◆ EXERCISE 1
Can you give the stretch of the post on Extreme Programming and Interaction Design that begins at "Interaction Design relies" and stops after "design serves everyone." again, switching "interaction designer" to "user researcher"?
◆ EXERCISE 2
How would you render this sentence from the post on Extreme Programming and Interaction Design in Spanish: "The interaction designer concentrates not on what the software will look like, but on what it will do."?

◆ SELECTED EXCERPT
○ ○ ○ ○ ○ ○ ○
« Using Cytrix in the education environment | Home | Going back to an untruncated RSS feed »

July 12, 2002

Extreme programming vs Cooper's interaction design

A bit of introduction: the major project I'm working on at Georgia Tech is a campus portal. I'll try to blog more about the subject of portals at another time, but for now, portal software aims to give each member of the campus a personalized view of the resources of the campus: a student might see their class schedule and grade information, a faculty member might be able to update a class calendar, staff members might have a view of their own, alumni another .. you get the idea. But to the point: I've been thinking about two schools of thought that seem to be in conflict, but both of which might have applicability in Tech's campus portal project: Extreme Programming, and Alan Cooper's Interaction Design.

I've come into this portal project after a long evaluation process that involved both the central IT staff and people from what we've been referring to as the "functional side" of the campus. Tech went through a selection process, and eventually decided to work with one of the vendors who's big in this space. (I won't say who right now; I'm not sure the campus has officially made the announcement.)

I'm concerned that we run a big risk of not delivering something that the customers - those "functional" people - will find useful. I've heard it said that when the functional folks saw the demo from the portal vendor, they said "That's what we want." That's not surprising; most of us think that way. "I don't know what I want, but I'll know it when I see it." But it's a long way from a idealized demo by a vendor to being able to pull that off in a real-world environment.

The trick is to give customers the ability to give feedback along the way. A model that starts with talking to the customer to get requirements, and then goes off for a year to build what they said they want is headed for a train wreck.

Both Extreme Programming and Alan Cooper's Interaction Design get at this problem in different ways.

Extreme Programming (universally referred to as XP) is a methodology of programming which involves short cycle times working closely with the customer. In XP, the development team works in two week cycles, and works on implementing customer stories: stories being small enough pieces of functionality that can be implementing in a short space of time. The theme underlying XP is "embrace change:" since we know user requirements will change, we make a virtue of it. XP uses the metaphor of driving to illustrate this: you don't drive from Los Angeles to New York by pointing the car in the direction of New York and then closing your eyes for the next 40 hours: you have to make small corrections along the way.

Interaction Design relies on a tight loop between customer and interaction designer before coding begins. The interaction designer concentrates not on what the software will look like, but on what it will do. Interaction design concentrates on using this process to drive the requirements. This makes sense: you can't know the requirements until you've got a good idea of what you're trying to build.

Cooper's methodology also relies on personas: archetypal users that are used as stand-ins to help define the requirements. In the campus portal project, we might have a persona for a faculty member, another for a student, one for a research faculty, and so on. Interaction Design goes through the goals and needs of each persona to make sure the resulting design serves everyone.

Some resources follow-up on these topics:

Extreme Programming

The canonical book is Extreme Programming: Embrace Change

A Google search on "extreme programming" will yield boatloads of results, but here are a couple of good places to start:

Interaction Design

The reference to have is Alan Cooper's The Inmates Are Running the Asylum : Why High Tech Products Drive Us Crazy and How To Restore The Sanity. This is one of my favorite CS books out there. The first chapter of the book is available at Cooper's web site. This first chapter hooked me right away with this riddle/koan for the computer age:

Q: What do you get when you cross a computer with a camera?
A: a computer!

Fitting the two together

Finally, there's a couple of other resources that look at the interaction between XP and Cooper's thinking. Fawcette Technical Publications has a splendid joint interview between Kent Beck, the author of the first XP book, and Alan Cooper.. Jon Udell also has a very nice essay on the same topic.
○ ○ ○ ○ ○ ○ ○
◆ STUDY MATERIAL
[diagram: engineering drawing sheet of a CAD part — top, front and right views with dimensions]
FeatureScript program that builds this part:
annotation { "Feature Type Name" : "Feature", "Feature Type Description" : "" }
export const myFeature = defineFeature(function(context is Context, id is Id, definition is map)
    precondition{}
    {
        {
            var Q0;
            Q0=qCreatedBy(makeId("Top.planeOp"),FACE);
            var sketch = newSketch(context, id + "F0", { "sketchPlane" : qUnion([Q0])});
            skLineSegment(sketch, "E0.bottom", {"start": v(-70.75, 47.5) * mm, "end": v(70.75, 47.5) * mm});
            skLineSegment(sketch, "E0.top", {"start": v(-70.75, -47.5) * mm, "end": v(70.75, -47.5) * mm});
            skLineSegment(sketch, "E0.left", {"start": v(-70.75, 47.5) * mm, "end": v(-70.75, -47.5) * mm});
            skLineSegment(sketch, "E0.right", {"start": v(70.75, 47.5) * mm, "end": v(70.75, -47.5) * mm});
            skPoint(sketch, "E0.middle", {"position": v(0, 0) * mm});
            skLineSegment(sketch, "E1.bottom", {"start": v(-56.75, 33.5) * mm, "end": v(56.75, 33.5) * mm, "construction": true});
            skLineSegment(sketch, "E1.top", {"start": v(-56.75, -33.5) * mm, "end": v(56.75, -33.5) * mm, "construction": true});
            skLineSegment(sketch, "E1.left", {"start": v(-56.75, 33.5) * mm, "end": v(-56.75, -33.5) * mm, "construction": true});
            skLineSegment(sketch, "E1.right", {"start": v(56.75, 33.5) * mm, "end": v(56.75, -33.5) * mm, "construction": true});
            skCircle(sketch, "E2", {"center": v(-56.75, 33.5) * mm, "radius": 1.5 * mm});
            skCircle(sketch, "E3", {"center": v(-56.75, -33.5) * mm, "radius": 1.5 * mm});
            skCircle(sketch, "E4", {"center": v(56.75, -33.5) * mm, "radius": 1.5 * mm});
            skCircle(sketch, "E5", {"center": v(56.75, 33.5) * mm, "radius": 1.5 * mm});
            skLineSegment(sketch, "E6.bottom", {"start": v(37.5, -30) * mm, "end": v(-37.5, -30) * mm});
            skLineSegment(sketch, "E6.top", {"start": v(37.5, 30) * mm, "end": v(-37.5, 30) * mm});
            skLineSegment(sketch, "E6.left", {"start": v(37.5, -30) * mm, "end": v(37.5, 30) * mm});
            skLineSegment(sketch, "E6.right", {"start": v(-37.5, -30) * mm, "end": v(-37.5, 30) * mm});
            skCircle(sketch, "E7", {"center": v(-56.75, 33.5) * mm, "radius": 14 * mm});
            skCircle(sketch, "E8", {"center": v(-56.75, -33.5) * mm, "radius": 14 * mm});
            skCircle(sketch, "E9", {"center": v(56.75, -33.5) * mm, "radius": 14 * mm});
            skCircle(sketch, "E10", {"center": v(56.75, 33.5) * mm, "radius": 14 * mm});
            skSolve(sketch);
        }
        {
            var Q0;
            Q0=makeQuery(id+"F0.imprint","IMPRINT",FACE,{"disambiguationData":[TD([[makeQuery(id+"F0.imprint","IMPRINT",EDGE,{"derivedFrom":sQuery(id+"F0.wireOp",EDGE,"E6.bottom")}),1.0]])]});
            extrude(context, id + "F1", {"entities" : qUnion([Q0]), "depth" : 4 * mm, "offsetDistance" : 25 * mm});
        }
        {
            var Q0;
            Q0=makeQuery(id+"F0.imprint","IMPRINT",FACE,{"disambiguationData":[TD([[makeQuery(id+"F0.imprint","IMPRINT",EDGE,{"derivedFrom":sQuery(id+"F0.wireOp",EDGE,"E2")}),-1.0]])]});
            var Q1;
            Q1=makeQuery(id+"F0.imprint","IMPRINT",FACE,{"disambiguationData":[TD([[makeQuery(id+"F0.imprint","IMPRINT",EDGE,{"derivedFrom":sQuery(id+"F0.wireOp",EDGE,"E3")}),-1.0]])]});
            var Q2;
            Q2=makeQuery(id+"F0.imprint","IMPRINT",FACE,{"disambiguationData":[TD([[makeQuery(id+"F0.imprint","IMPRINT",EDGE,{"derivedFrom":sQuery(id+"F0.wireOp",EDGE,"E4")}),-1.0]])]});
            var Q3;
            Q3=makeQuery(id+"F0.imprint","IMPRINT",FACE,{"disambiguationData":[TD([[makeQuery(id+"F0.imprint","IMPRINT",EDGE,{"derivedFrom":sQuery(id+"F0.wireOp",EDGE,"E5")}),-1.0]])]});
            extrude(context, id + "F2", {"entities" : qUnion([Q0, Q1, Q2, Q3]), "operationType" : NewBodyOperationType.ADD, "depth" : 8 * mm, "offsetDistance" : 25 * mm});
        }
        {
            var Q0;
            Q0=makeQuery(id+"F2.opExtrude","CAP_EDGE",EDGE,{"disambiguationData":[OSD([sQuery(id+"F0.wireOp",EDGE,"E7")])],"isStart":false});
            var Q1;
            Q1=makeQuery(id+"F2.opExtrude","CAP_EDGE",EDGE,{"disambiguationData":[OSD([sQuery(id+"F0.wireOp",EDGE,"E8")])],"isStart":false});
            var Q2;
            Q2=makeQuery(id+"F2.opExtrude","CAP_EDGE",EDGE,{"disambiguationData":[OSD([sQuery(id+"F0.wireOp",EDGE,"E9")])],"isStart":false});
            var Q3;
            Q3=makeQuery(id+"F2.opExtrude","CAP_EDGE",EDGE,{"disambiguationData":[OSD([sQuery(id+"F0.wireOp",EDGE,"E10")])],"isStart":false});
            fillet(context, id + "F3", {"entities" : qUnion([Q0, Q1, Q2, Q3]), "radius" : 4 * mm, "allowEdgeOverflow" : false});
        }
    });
○ ○ ○ ○ ○ ○ ○
◆ SOLUTION 1
Interaction Design relies on a tight loop between customer and user researcher before coding begins. The user researcher concentrates not on what the software will look like, but on what it will do. Interaction design concentrates on using this process to drive the requirements. This makes sense: you can't know the requirements until you've got a good idea of what you're trying to build.

Cooper's methodology also relies on personas: archetypal users that are used as stand-ins to help define the requirements. In the campus portal project, we might have a persona for a faculty member, another for a student, one for a research faculty, and so on. Interaction Design goes through the goals and needs of each persona to make sure the resulting design serves everyone.

◆ SOLUTION 2
El diseñador de interacción no se concentra en cómo se verá el software, sino en lo que hará.